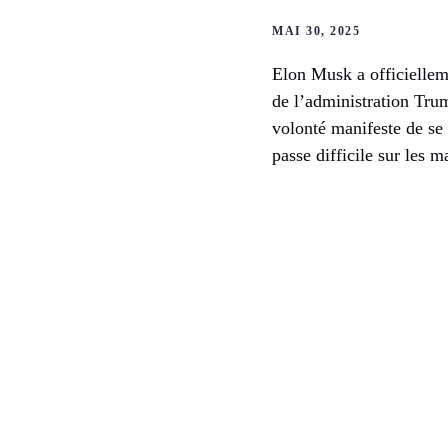
MAI 30, 2025
Elon Musk a officiellem
de l’administration Trum
volonté manifeste de se r
passe difficile sur les m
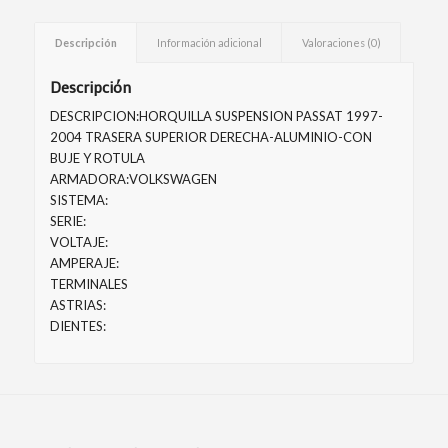
Descripción
Información adicional
Valoraciones (0)
Descripción
DESCRIPCION:HORQUILLA SUSPENSION PASSAT 1997-
2004 TRASERA SUPERIOR DERECHA-ALUMINIO-CON
BUJE Y ROTULA
ARMADORA:VOLKSWAGEN
SISTEMA:
SERIE:
VOLTAJE:
AMPERAJE:
TERMINALES
ASTRIAS:
DIENTES:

---------------

**EXERCISE BRIEF**
This exercise needs every entry retyped exactly, with the pictures removed.

**EXPECTED OUTPUT**
MAI 30, 2025
Elon Musk a officiellem
de l’administration Trum
volonté manifeste de se r
passe difficile sur les m
Descripción
Información adicional
Valoraciones (0)
Descripción
DESCRIPCION:HORQUILLA SUSPENSION PASSAT 1997-
2004 TRASERA SUPERIOR DERECHA-ALUMINIO-CON
BUJE Y ROTULA
ARMADORA:VOLKSWAGEN
SISTEMA:
SERIE:
VOLTAJE:
AMPERAJE:
TERMINALES
ASTRIAS:
DIENTES:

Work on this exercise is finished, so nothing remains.